● Instruksi Tugas: Cetak ulang tanpa perubahan bagian teks tentang pola attachment antara "Penting bagi diri" dan "ketahui, simak yuk!", termasuk kedua ujungnya.

● Kutipan Sumber:
· · · · ·

Pernahkah kamu bertanya-tanya mengenai alasan mengapa kamu menganggap suatu hal dalam sebuah hubungan sebagai tindakan yang memalukan atau membuatmu tidak nyaman? Atau mungkin kamu tetap merasa tidak aman dengan hubungan yang telah kamu jalin dalam kurun waktu yang cukup lama dengan seseorang, hingga terlintas dalam pikiranmu untuk menyabotase hubungan tersebut. Well, berdasarkan ilmu psikologi, ternyata semuanya berkaitan dengan pola attachment yang dibentuk semasa kita kecil, Ladies!
Pola attachment yang kita bentuk bersama pengasuh utama pada awal kehidupan kita inilah yang kemudian akan memengaruhi cara kita berhubungan dengan orang lain di sepanjang hidup. Pola ini akan memandu kita dalam membentuk, menjalankan, dan mengharapkan bagaimana sebuah hubungan ‘ideal’ berjalan. Tak terkecuali dalam hubungan romantis. Pola attachment ini akan mengarahkan pilihan kita pada tipe orang seperti apa yang akan membuat kita jatuh cinta, bagaimana kita berperilaku terhadapnya, hingga pertimbangan untuk mempertahankan hubungan tersebut atau tidak. Dengan kata lain, pola attachment sangat mempengaruhi pembentukan hubungan dalam hidup kita.
Penting bagi diri kita untuk mengetahui apa sih pola attachment yang ada di dalam diri kita. Dengan mengetahui dan memahaminya, kita dapat mengelola hubungan antara diri dengan orang di sekitar kita secara lebih baik. Dilansir dari Psych Alive, ternyata ada empat pola attachment nih yang perlu kita ketahui, simak yuk!

· · · · ·

● Data Tercatat:
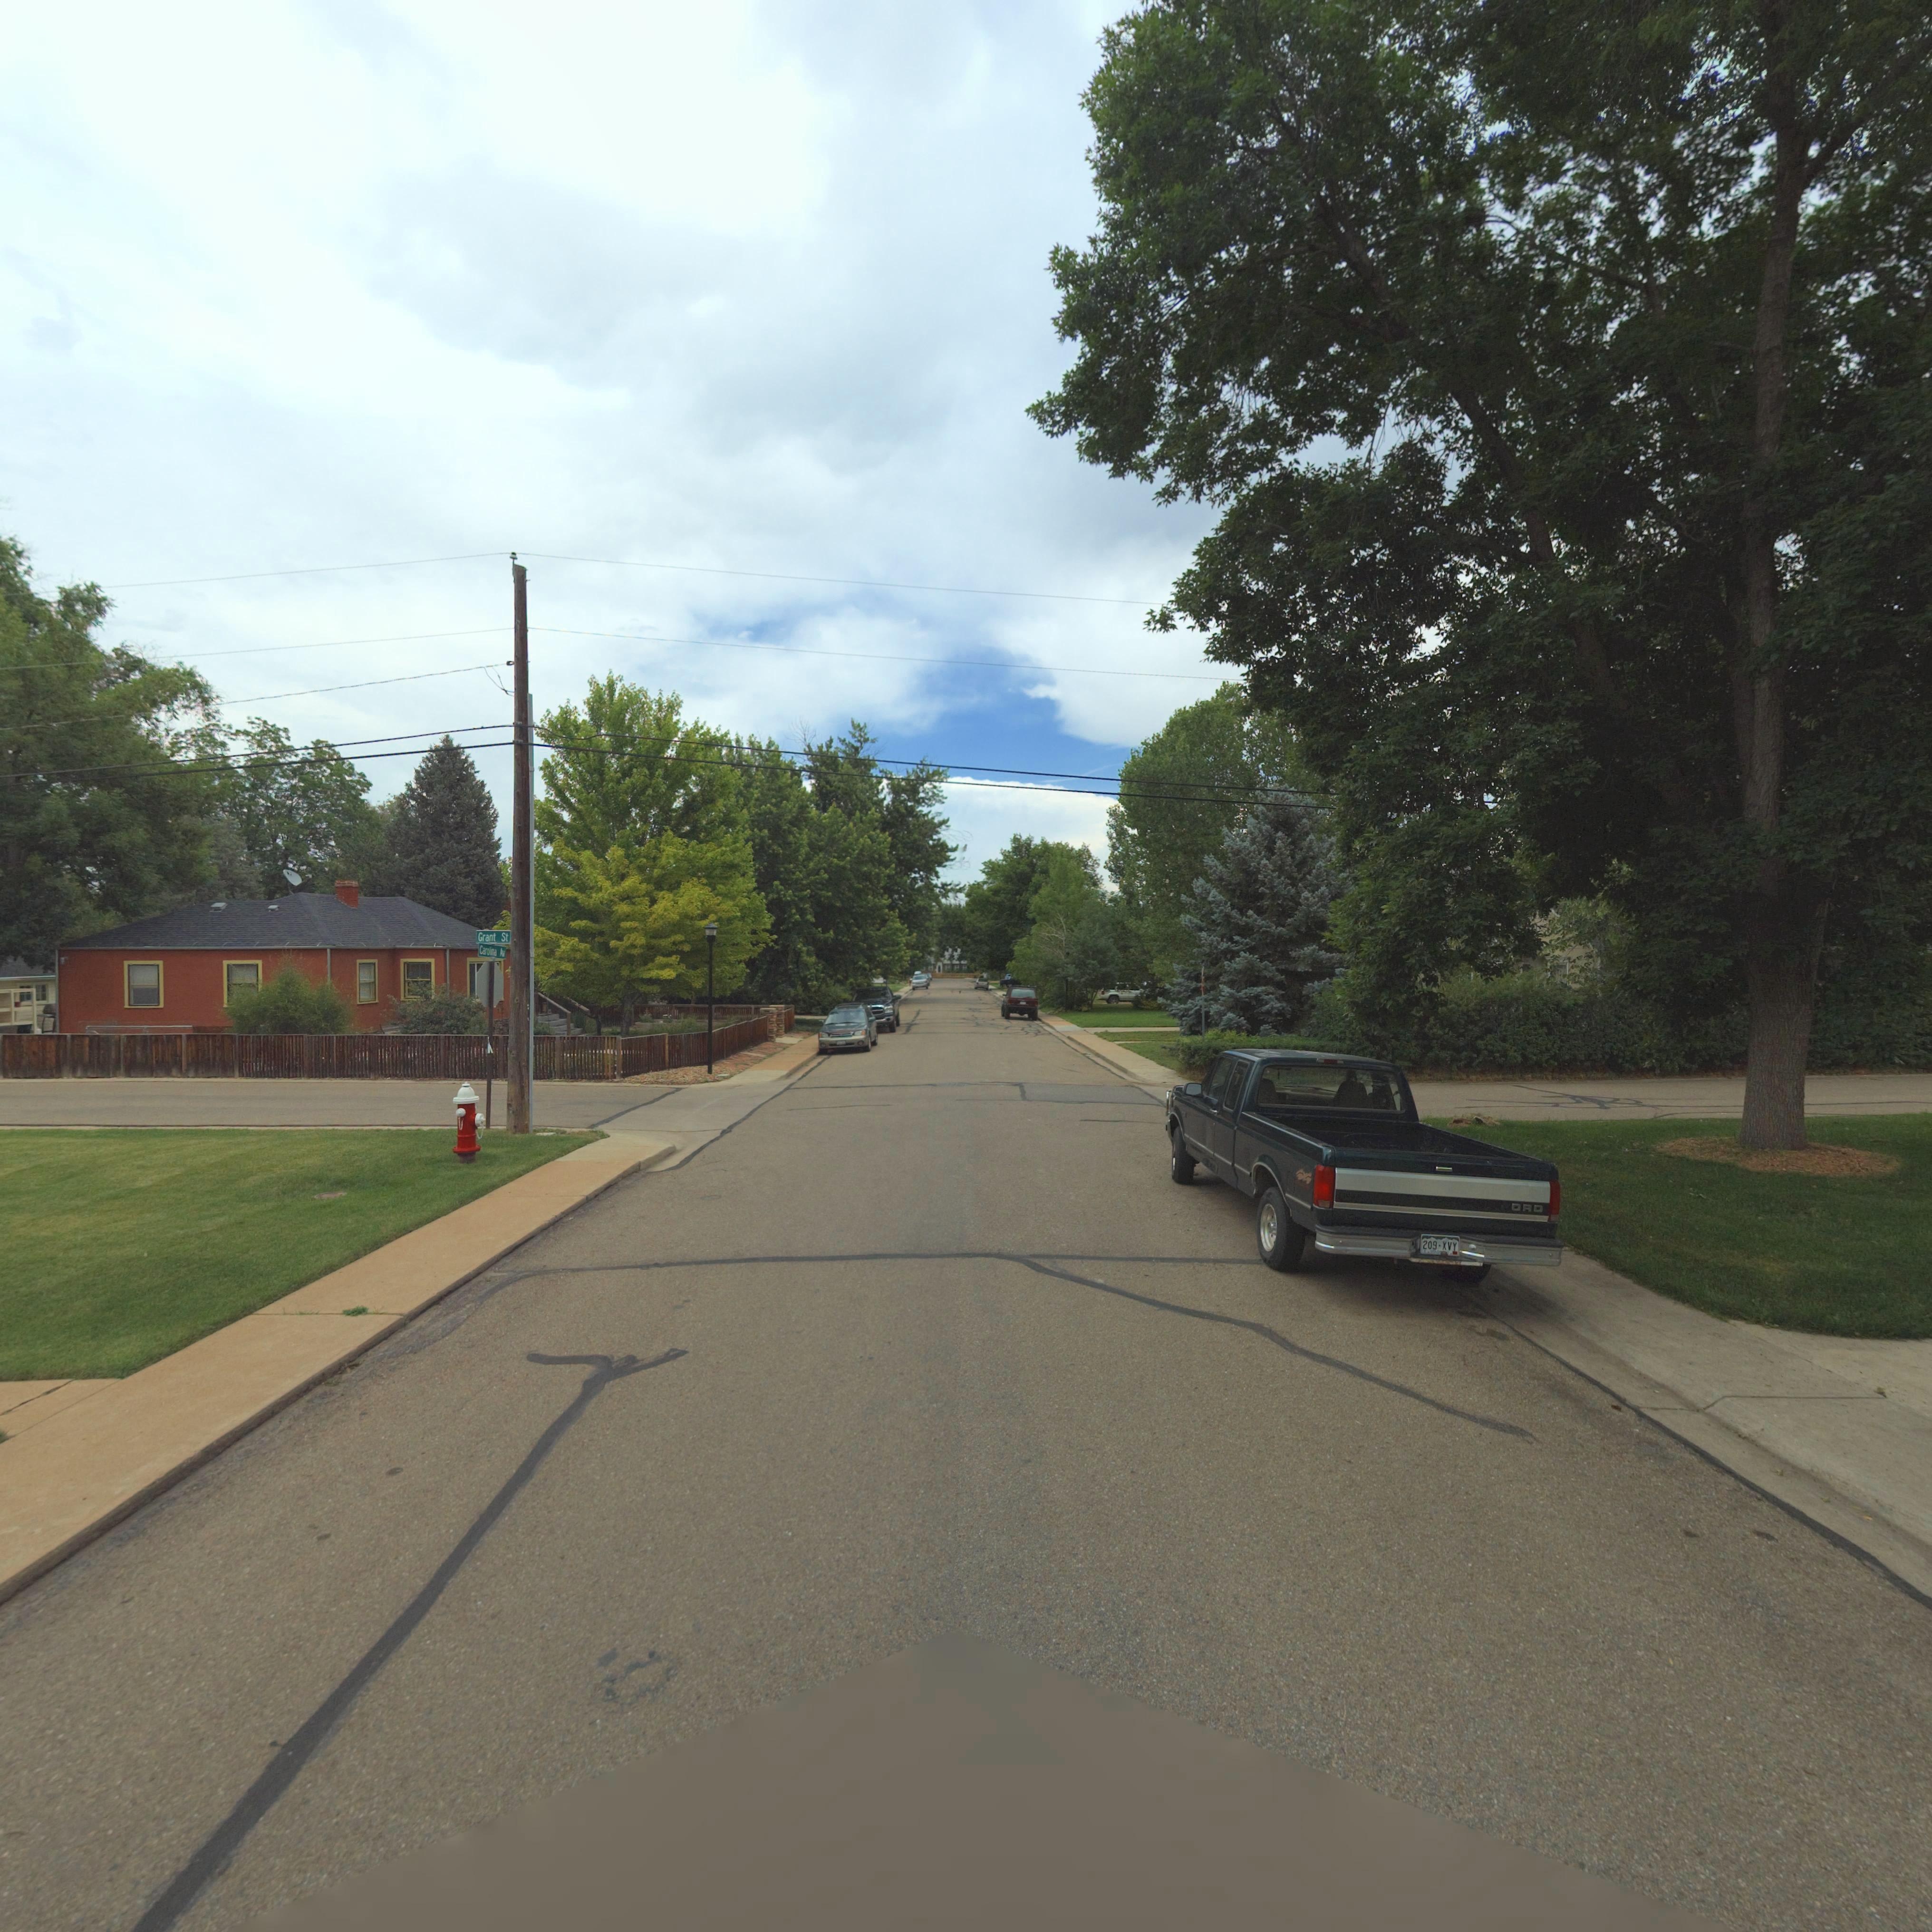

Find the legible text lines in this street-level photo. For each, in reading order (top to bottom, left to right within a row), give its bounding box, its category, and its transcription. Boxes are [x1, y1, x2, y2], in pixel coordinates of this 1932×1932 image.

[478, 932, 508, 941] StreetName: Grant St
[480, 944, 505, 956] StreetName: Carolina Av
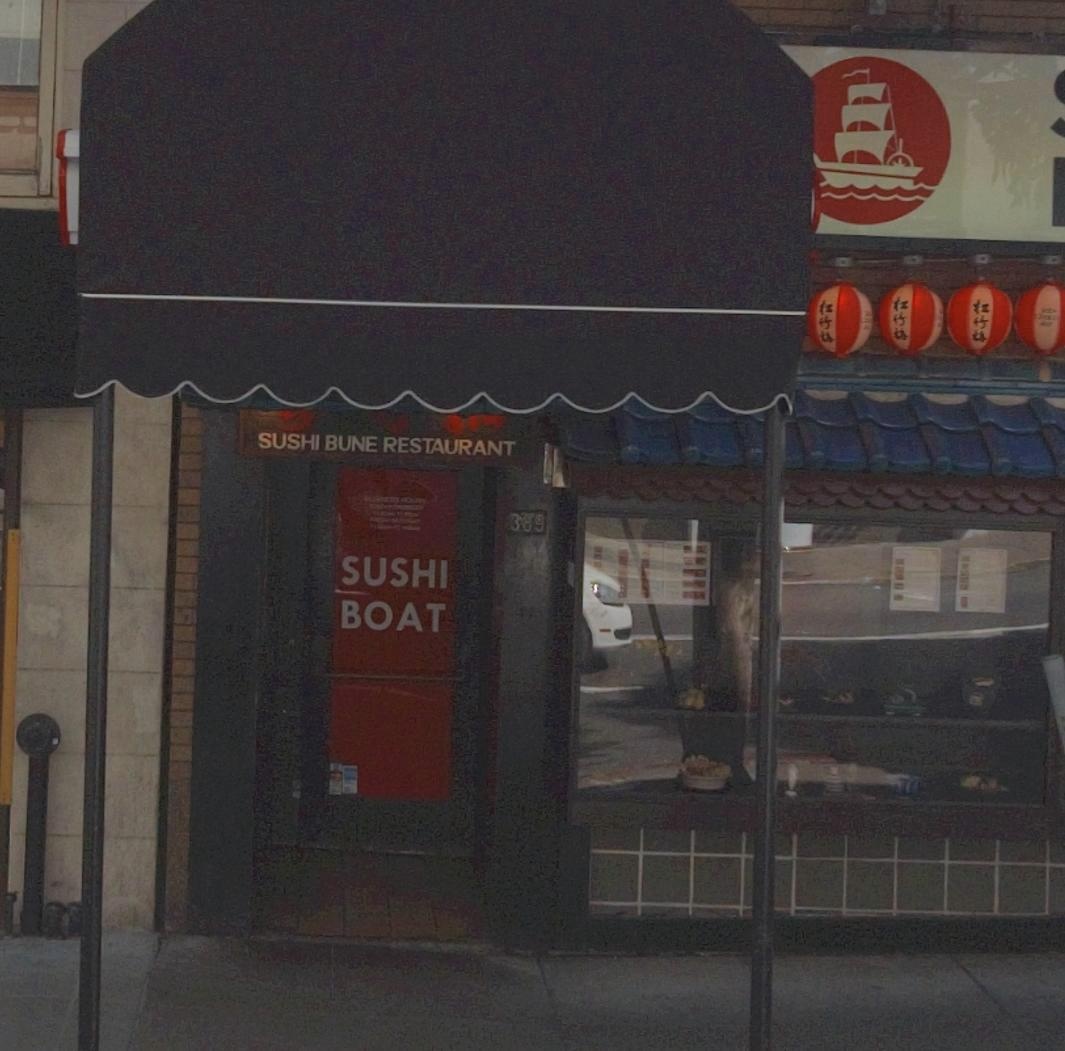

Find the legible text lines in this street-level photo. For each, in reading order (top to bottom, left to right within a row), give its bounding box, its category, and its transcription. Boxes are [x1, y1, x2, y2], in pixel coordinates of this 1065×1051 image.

· · · · ·

● Keluaran Lengkap:
Penting bagi diri kita untuk mengetahui apa sih pola attachment yang ada di dalam diri kita. Dengan mengetahui dan memahaminya, kita dapat mengelola hubungan antara diri dengan orang di sekitar kita secara lebih baik. Dilansir dari Psych Alive, ternyata ada empat pola attachment nih yang perlu kita ketahui, simak yuk!